* _WORK ITEM_
Exact copies of the line with "world: 165 |" and of all lines after it through the end of the entries are required, and no other lines.

***** THE RECORDS

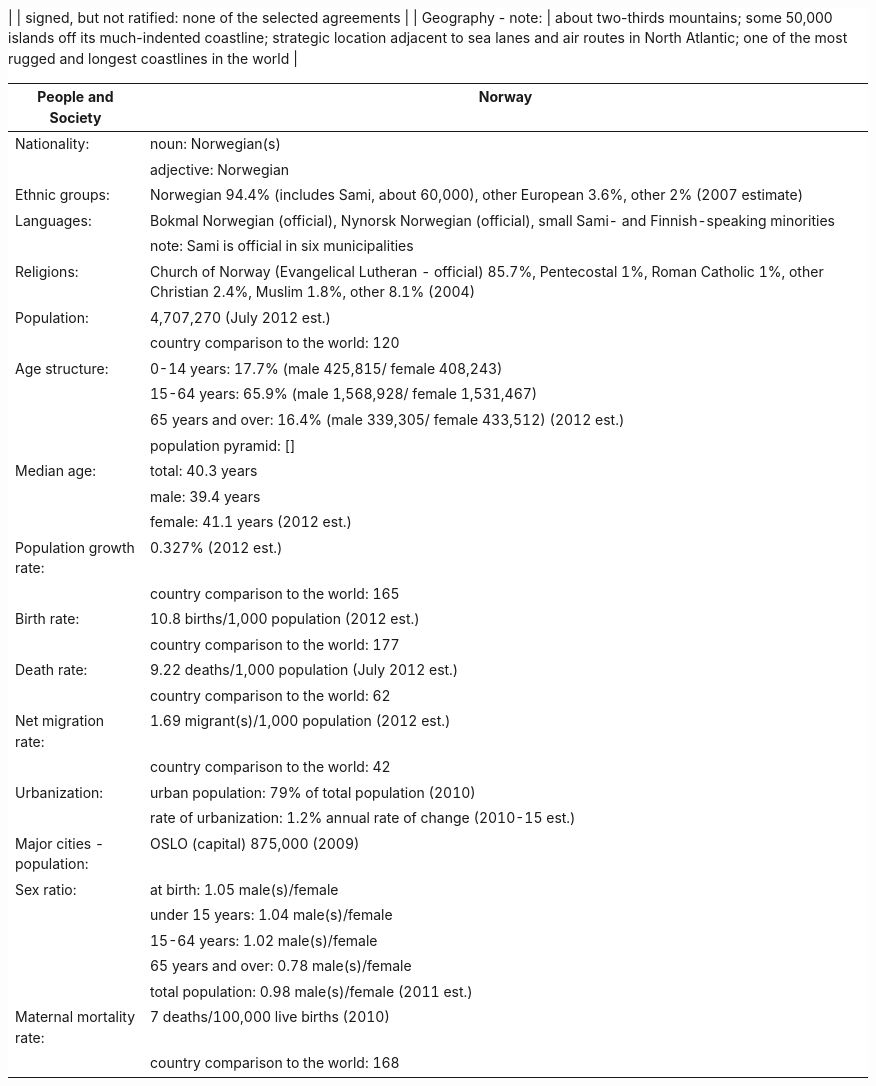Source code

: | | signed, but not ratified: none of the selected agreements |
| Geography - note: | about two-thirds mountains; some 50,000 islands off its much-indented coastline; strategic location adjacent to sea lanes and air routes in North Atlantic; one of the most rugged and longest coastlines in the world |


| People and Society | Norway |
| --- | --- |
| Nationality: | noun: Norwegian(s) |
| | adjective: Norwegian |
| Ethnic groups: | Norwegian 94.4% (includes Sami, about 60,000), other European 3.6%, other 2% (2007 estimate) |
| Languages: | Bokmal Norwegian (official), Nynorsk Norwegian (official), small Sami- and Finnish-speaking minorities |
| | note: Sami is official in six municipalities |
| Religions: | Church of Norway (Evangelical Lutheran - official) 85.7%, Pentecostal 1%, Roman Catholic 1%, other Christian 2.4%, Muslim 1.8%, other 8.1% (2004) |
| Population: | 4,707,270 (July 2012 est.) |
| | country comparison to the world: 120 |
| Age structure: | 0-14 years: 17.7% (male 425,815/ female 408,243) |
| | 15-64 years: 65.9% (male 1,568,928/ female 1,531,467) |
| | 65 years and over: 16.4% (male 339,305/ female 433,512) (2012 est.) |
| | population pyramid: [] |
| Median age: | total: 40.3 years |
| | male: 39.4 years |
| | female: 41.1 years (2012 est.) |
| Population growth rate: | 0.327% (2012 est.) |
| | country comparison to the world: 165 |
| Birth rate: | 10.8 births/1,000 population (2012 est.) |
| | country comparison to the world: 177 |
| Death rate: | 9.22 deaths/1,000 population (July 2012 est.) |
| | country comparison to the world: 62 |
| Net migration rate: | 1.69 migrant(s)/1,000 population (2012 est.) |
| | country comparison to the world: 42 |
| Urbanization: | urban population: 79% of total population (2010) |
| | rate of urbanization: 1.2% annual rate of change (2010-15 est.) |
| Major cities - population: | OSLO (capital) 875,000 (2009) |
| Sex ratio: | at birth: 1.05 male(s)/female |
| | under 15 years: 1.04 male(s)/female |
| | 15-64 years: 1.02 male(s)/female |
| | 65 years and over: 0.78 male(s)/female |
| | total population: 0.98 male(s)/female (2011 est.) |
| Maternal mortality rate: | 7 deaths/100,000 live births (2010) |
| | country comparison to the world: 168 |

**********

* _SOLUTION TO THE EXERCISE_
| | country comparison to the world: 165 |
| Birth rate: | 10.8 births/1,000 population (2012 est.) |
| | country comparison to the world: 177 |
| Death rate: | 9.22 deaths/1,000 population (July 2012 est.) |
| | country comparison to the world: 62 |
| Net migration rate: | 1.69 migrant(s)/1,000 population (2012 est.) |
| | country comparison to the world: 42 |
| Urbanization: | urban population: 79% of total population (2010) |
| | rate of urbanization: 1.2% annual rate of change (2010-15 est.) |
| Major cities - population: | OSLO (capital) 875,000 (2009) |
| Sex ratio: | at birth: 1.05 male(s)/female |
| | under 15 years: 1.04 male(s)/female |
| | 15-64 years: 1.02 male(s)/female |
| | 65 years and over: 0.78 male(s)/female |
| | total population: 0.98 male(s)/female (2011 est.) |
| Maternal mortality rate: | 7 deaths/100,000 live births (2010) |
| | country comparison to the world: 168 |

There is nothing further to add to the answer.